Texte de la page –
┏━━
France | France, Conseil d'État, 3ème sous-section jugeant seule, 22 septembre 2014, 377900


Vu la procédure suivante :

1° Par une requête et un nouveau mémoire, enregistrés le 17 avril et 21 juillet 2014 au secrétariat du contentieux du Conseil d'Etat sous le n° 377900, la commune de Saint-Just-près-Brioude, demande au Conseil d'Etat d'annuler pour excès de pouvoir le décret n° 2014-162 du 17 février 2014 portant délimitation des cantons dans le département de la Haute-Loire et de mettre à la charge de l'Etat la somme de 3 000 euros au titre de l'article L. 761-1 du code de justice administrative.

2° Par une requête et un nouveau mémoire, enregistrés

le 17 avril et 18 août 2014 au secrétariat du contentieux du Conseil d'Etat so...

Vu la procédure suivante :

1° Par une requête et un nouveau mémoire, enregistrés le 17 avril et 21 juillet 2014 au secrétariat du contentieux du Conseil d'Etat sous le n° 377900, la commune de Saint-Just-près-Brioude, demande au Conseil d'Etat d'annuler pour excès de pouvoir le décret n° 2014-162 du 17 février 2014 portant délimitation des cantons dans le département de la Haute-Loire et de mettre à la charge de l'Etat la somme de 3 000 euros au titre de l'article L. 761-1 du code de justice administrative.

2° Par une requête et un nouveau mémoire, enregistrés le 17 avril et 18 août 2014 au secrétariat du contentieux du Conseil d'Etat sous le n° 377901, la commune de Javaugues, demande au Conseil d'Etat d'annuler pour excès de pouvoir le décret n° 2014-162 du 17 février 2014 portant délimitation des cantons dans le département de la Haute-Loire et de mettre à la charge de l'Etat la somme de 3 000 euros au titre de l'article L. 761-1 du code de justice administrative.

....................................................................................

Vu :

- les autres pièces du dossier ;

- la Constitution ;

- le code électoral ;

- le code général des collectivités territoriales ;

- le code de justice administrative.

Après avoir entendu en séance publique :

- le rapport de Mme Agnès Martinel, maître des requêtes en service extraordinaire,

- les conclusions de M. Vincent Daumas, rapporteur public ;

La parole ayant été donnée, avant et après les conclusions, à la SCP Vincent, Ohl, avocat de la commune de Saint-Just-près-Brioude et à la SCP Vincent, Ohl, avocat de la commune de Javaugues ;

Considérant ce qui suit :

1. Les requêtes des communes de Saint-Just-près-Brioude et de Javaugues tendent à l'annulation pour excès de pouvoir du même décret et sont rédigées en termes semblables. Il y a lieu de les joindre pour statuer par une même décision.
┗━━
Extraits de données –
┏━━
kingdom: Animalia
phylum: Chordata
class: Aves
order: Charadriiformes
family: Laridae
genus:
┗━━
Consigne –
Répondez à ces questions à partir de la décision du Conseil d'État :
1. Sous quel numéro la requête de la commune de Javaugues a-t-elle été enregistrée ?
2. Qui a présenté les conclusions en tant que rapporteur public ?
3. Quelle somme chacune des deux communes demande-t-elle de mettre à la charge de l'État ?

Réponse complète –
1. Sous le n° 377901.
2. M. Vincent Daumas.
3. 3 000 euros.